Posts about newspapers

Why The Daily is counting its days

The Guardian asked for my take on the death of The Daily. Here it is (with links that fell out on the way to London):

On Twitter, I’ve already been accused of schadenfreude over the death of News Corp.’s soon-to-die, pay-walled, tablet-only, once-a-day news venture called The Daily.

Not so. I’d have loved to have seen an online-only news service make it. But The Daily was, in my view, doomed from the start because of all the adjectival modifiers listed above.

First, the pay wall: News Corp. proprietor Rupert Murdoch has elevated charging for content to a religion. He says people should pay for his products (though I’ve never seen a successful business plan in a competitive market built on the verb “should”). He turned his Times from an internet presence of note into a footnote because he insisted upon putting it behind a wall.

With The Daily, Murdoch wanted to prove that he could start and we would buy a news product online. But he forgot a key lesson of selling subscriptions, one he surely learned when he owned magazines: that it takes a lot of marketing expense to acquire customers. It costs money to charge money.

When it started, I calculated that The Daily would need to net at least 750,000 subscriptions — 1 million when accounting for cancellations (aka “churn”) — to break even on an operating basis, what with a share of sales going to Apple on the iPad. Murdoch promised he would sell “millions.” In the end, it reached 100,000 subscribers, not nearly enough to compensate for a reported $30 million in development cost and $500,000 per week burn rate.

- WHAT YOU WILL DO -
In the post about The Daily, list each hyphenated descriptor applied to The Daily in the sentence that begins "On Twitter". The records that follow are separate material and have no connection to the post about The Daily.

- GIVEN INFORMATION -
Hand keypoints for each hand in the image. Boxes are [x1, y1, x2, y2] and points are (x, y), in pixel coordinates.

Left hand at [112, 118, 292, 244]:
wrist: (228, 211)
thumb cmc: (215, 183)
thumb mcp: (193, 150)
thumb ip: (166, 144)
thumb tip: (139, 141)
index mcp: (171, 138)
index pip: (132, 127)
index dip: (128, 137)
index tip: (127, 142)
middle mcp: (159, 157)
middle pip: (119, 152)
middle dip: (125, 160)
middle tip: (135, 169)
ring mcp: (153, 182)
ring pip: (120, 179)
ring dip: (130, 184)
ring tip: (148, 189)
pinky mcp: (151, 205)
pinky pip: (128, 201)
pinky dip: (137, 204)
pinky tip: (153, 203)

==

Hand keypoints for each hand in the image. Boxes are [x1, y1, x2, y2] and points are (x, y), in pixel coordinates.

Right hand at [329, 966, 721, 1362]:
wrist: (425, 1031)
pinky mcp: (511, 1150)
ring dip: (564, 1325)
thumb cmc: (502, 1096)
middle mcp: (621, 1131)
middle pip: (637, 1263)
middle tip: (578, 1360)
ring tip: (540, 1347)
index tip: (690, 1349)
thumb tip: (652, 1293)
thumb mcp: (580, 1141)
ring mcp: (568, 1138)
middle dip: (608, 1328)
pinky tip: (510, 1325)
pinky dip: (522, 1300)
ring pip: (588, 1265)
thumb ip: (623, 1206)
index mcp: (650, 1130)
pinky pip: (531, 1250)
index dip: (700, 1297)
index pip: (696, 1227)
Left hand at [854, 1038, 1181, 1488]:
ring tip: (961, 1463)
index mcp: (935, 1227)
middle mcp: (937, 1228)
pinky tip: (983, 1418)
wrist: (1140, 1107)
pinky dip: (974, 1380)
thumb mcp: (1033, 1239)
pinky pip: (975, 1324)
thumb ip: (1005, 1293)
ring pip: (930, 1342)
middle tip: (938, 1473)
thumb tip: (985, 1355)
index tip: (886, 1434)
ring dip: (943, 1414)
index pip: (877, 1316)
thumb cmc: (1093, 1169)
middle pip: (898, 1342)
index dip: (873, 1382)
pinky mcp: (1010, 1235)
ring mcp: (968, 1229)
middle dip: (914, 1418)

---

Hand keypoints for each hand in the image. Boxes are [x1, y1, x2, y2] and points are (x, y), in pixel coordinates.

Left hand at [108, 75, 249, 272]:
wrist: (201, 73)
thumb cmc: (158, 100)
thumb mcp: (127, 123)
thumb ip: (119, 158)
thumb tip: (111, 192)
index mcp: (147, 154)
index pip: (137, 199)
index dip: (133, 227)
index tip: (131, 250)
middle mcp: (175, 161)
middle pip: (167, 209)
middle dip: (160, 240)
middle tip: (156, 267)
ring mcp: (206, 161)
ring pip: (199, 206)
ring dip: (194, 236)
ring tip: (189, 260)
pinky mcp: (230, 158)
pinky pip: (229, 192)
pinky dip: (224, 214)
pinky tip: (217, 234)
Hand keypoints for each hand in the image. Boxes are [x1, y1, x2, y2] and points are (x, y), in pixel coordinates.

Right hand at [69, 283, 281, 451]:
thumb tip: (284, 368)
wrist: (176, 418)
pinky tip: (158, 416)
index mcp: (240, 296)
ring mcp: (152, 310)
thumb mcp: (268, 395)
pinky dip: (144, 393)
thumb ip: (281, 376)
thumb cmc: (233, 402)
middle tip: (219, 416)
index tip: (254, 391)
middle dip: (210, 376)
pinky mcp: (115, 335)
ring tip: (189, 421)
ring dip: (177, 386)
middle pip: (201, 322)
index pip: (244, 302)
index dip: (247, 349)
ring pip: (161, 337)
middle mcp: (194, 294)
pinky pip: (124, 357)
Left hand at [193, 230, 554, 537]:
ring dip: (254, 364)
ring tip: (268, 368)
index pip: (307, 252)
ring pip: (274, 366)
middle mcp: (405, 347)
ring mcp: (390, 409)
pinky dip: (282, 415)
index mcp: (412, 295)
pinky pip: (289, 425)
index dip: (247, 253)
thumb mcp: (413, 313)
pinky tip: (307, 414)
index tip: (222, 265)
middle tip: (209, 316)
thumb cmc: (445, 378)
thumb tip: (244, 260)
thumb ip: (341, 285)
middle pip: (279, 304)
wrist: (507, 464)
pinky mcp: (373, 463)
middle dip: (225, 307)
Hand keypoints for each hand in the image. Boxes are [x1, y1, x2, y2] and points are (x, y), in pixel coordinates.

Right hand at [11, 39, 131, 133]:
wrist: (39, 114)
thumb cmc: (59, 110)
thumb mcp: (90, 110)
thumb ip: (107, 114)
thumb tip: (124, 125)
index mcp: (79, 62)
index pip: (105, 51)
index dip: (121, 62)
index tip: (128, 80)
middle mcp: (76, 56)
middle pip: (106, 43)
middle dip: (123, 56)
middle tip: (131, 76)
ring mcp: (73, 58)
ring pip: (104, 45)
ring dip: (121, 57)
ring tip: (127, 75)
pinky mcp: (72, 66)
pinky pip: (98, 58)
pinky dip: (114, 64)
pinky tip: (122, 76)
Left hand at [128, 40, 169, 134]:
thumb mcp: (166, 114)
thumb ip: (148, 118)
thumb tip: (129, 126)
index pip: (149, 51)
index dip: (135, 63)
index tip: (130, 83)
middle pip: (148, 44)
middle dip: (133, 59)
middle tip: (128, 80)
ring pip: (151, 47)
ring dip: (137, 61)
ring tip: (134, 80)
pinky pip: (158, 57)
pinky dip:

- PROBLEM SOLUTION -
- soon-to-die
- pay-walled
- tablet-only
- once-a-day